AIM OF THE TASK: All of the entries below need repeating exactly, apart from their images.

◇ ◇ ◇

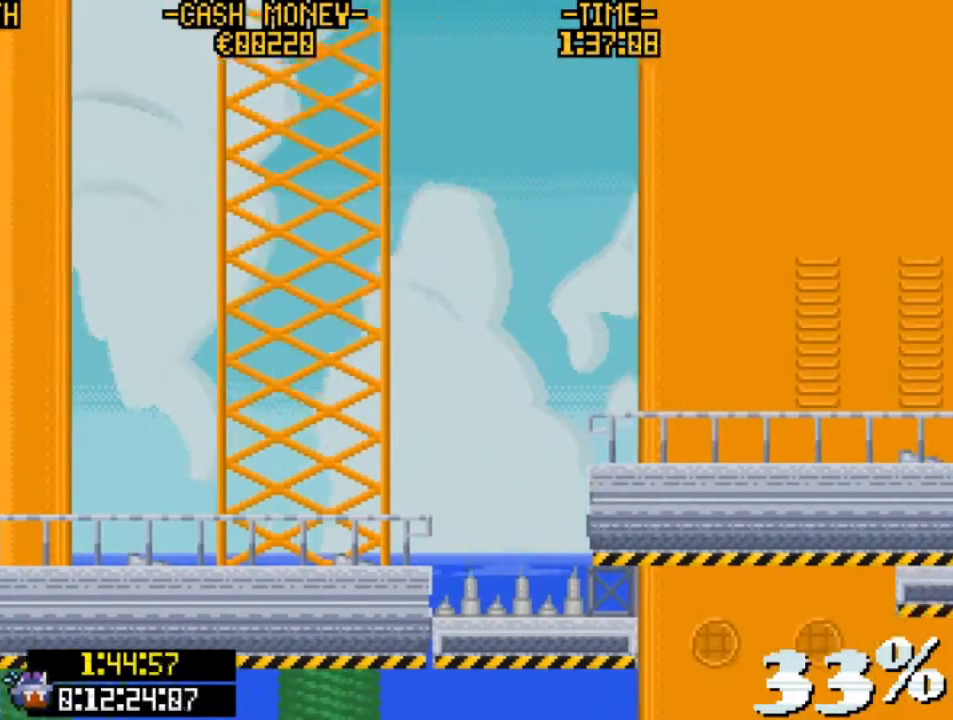
{"keys": ["right", "v"], "events": [[33, "v", "down"], [33, "z", "up"], [200, "v", "up"], [333, "z", "down"], [433, "v", "down"], [467, "z", "up"]]}
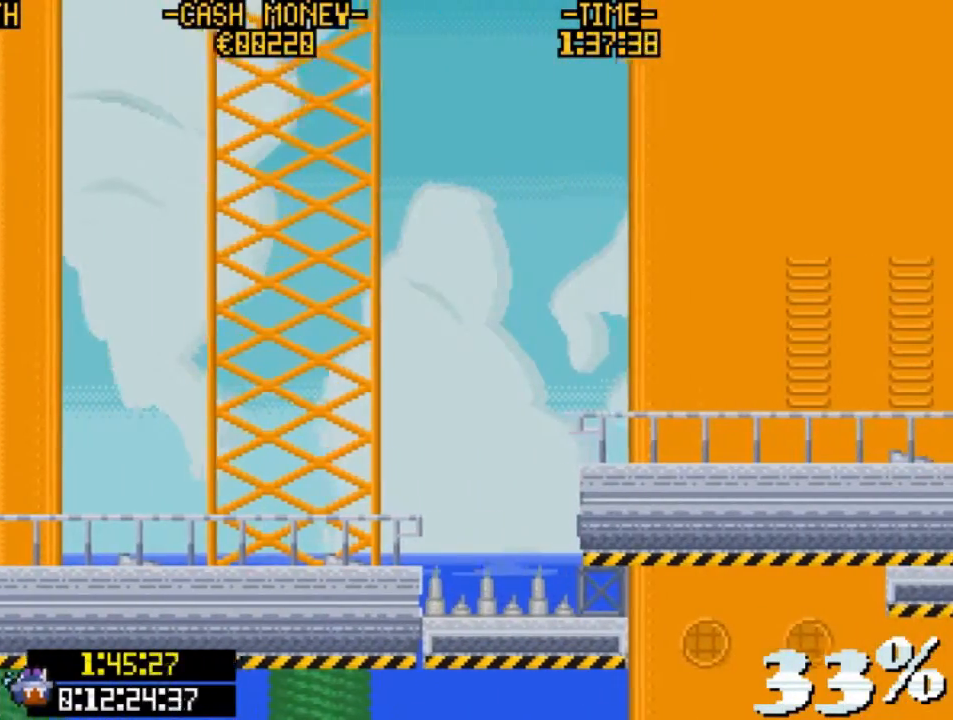
{"keys": ["right", "v"], "events": [[100, "v", "up"], [433, "v", "down"]]}
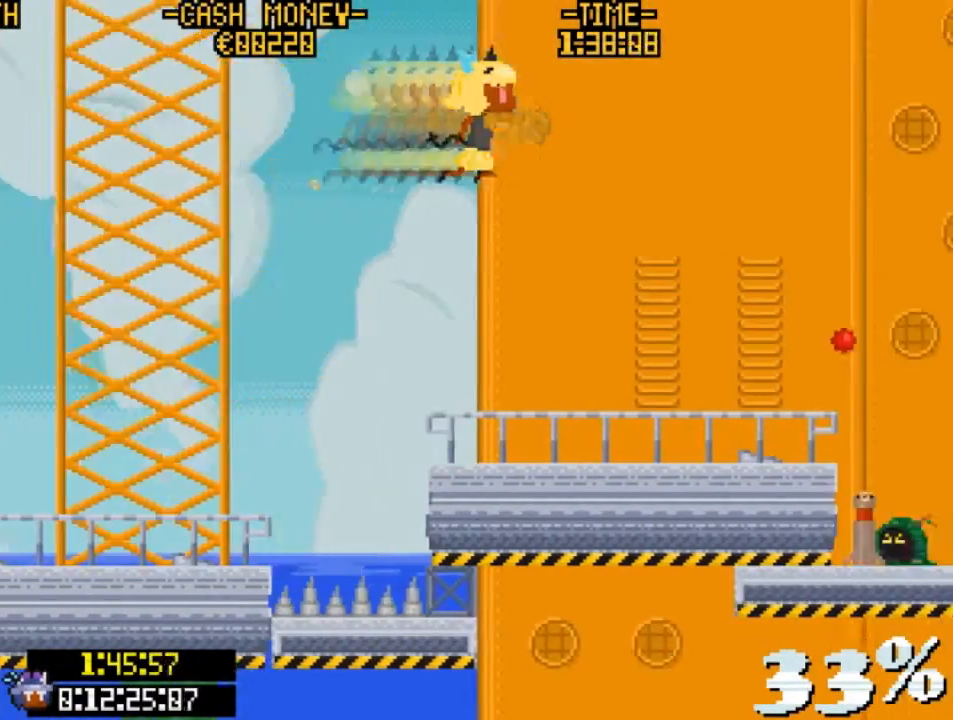
{"keys": ["right", "v"], "events": [[200, "v", "up"], [400, "v", "down"]]}
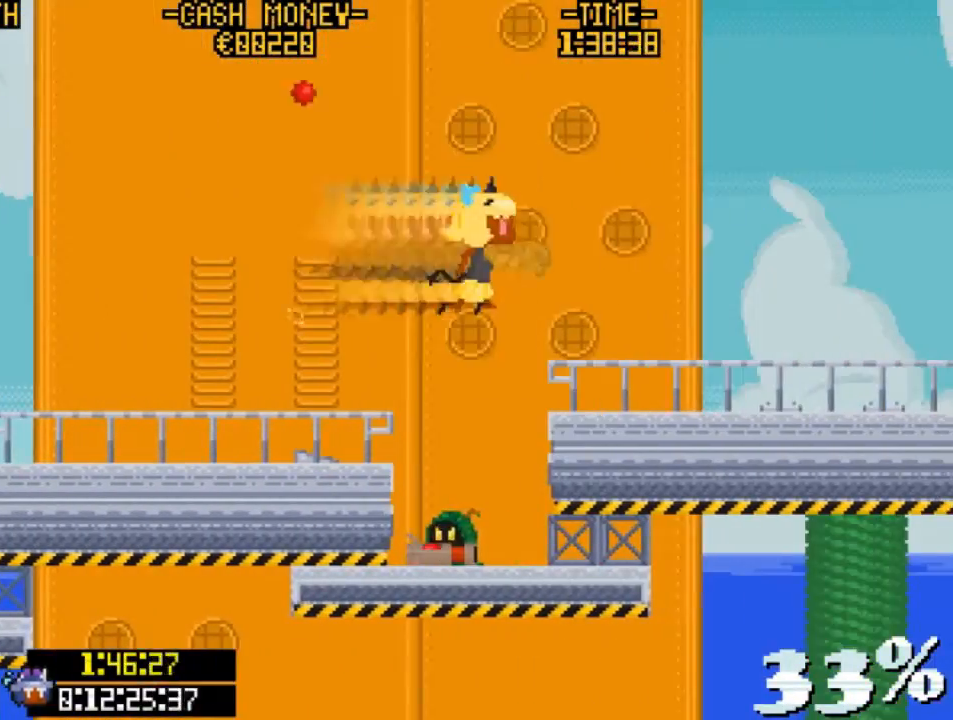
{"keys": ["right", "v"], "events": [[100, "v", "up"], [367, "v", "down"]]}
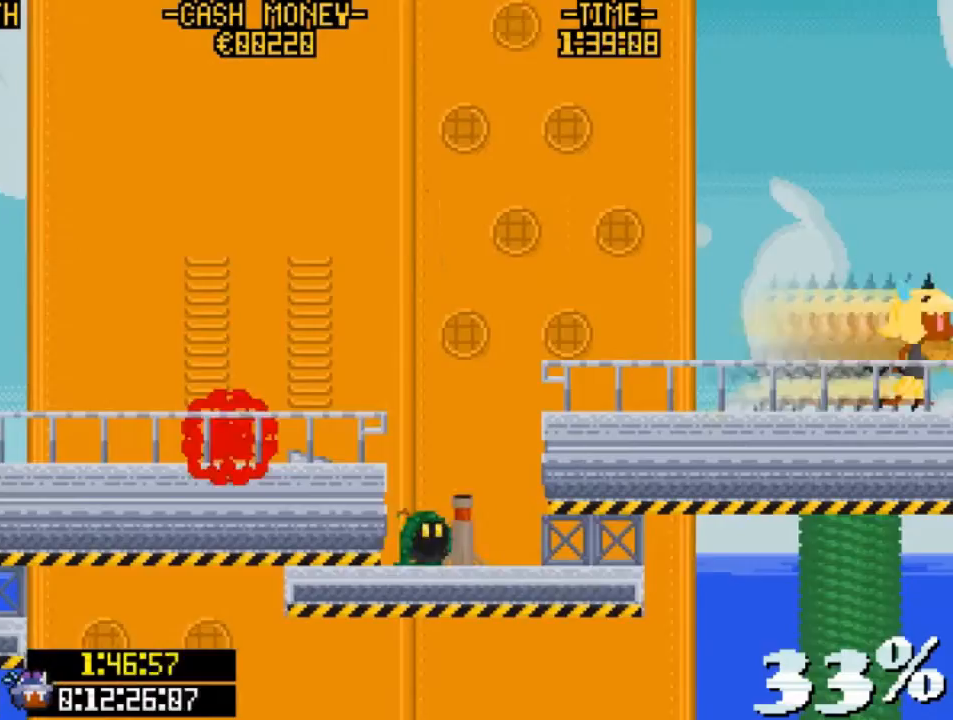
{"keys": [], "events": [[200, "v", "up"], [433, "right", "up"]]}
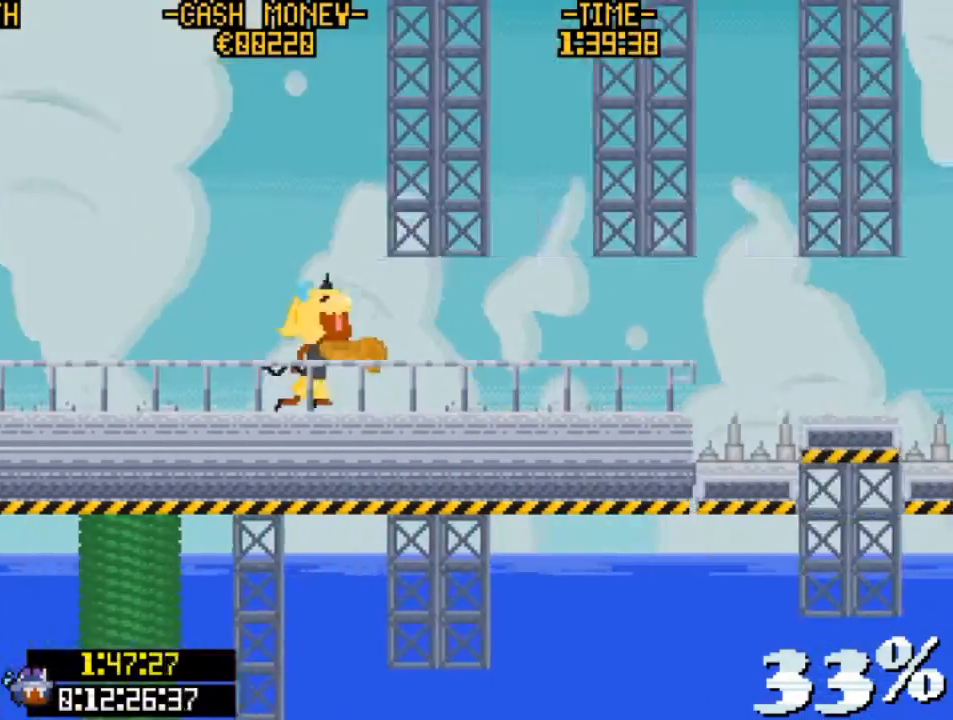
{"keys": ["right", "v"], "events": [[167, "right", "down"], [400, "v", "down"]]}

◇ ◇ ◇

OUTPUT OF THE TASK:
{"keys": ["right", "v"], "events": [[33, "v", "down"], [33, "z", "up"], [200, "v", "up"], [333, "z", "down"], [433, "v", "down"], [467, "z", "up"]]}
{"keys": ["right", "v"], "events": [[100, "v", "up"], [433, "v", "down"]]}
{"keys": ["right", "v"], "events": [[200, "v", "up"], [400, "v", "down"]]}
{"keys": ["right", "v"], "events": [[100, "v", "up"], [367, "v", "down"]]}
{"keys": [], "events": [[200, "v", "up"], [433, "right", "up"]]}
{"keys": ["right", "v"], "events": [[167, "right", "down"], [400, "v", "down"]]}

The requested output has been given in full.